PASSAGE SHOWN |
TallboyOne · 13 years ago
I'd also like to know this

Deleted Comment

malandrew · 13 years ago
Awesome. I've gotten my IP banned several times after the browser crashed and I reopened the tabs (I had too many HN threads open prior to crash, enough to trigger the ban)
saurik · 13 years ago
Yeah... if I open Chrome I am pretty much guaranteed to be banned for days. :( The mechanism should really be changed to account for this: a ton of requests per second for only a few seconds should not trigger an issue, it should be a number of requests per second spike along with some sustained usage per minute. I actually made modifications to Chrome to change how it loads tabs mainly because of Hacker News' weird IP ban system, but I still got burned recently as I accidentally hit "undo close tab" one too many times, which reopened an entire window.
ars · 13 years ago
On firefox turn on the option "Don't load tabs until selected". I don't see this option in chrome.

It speeds up browser startup dramatically. Especially when you leave lots of tabs open as your "to read" list.

[Collected data]
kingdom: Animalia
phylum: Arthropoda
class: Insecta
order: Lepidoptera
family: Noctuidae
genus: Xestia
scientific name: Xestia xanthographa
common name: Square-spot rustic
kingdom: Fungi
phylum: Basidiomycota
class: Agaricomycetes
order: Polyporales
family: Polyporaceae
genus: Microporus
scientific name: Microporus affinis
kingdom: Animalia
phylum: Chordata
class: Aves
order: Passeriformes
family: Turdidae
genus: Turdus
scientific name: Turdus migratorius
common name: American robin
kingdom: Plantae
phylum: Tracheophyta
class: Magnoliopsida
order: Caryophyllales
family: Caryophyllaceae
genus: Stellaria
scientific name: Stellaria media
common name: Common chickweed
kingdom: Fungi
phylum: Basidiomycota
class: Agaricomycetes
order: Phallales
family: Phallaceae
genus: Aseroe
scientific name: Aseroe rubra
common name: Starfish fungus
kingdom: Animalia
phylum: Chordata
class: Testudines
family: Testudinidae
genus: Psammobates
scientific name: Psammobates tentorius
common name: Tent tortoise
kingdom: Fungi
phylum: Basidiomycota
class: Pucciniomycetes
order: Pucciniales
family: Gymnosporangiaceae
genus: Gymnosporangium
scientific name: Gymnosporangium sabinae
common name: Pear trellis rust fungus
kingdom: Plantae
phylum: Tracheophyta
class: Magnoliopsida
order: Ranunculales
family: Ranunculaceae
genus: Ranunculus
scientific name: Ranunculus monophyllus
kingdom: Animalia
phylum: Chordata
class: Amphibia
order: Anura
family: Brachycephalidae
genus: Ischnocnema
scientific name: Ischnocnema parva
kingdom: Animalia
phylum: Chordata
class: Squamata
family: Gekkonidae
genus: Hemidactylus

PROBLEM DETAILS | From the thread, extract word for word the passage that begins at the words "Deleted Comment" and stops after the words "trigger the ban)". None of the records is needed.

RESULT FOR THIS TASK |
Deleted Comment

malandrew · 13 years ago
Awesome. I've gotten my IP banned several times after the browser crashed and I reopened the tabs (I had too many HN threads open prior to crash, enough to trigger the ban)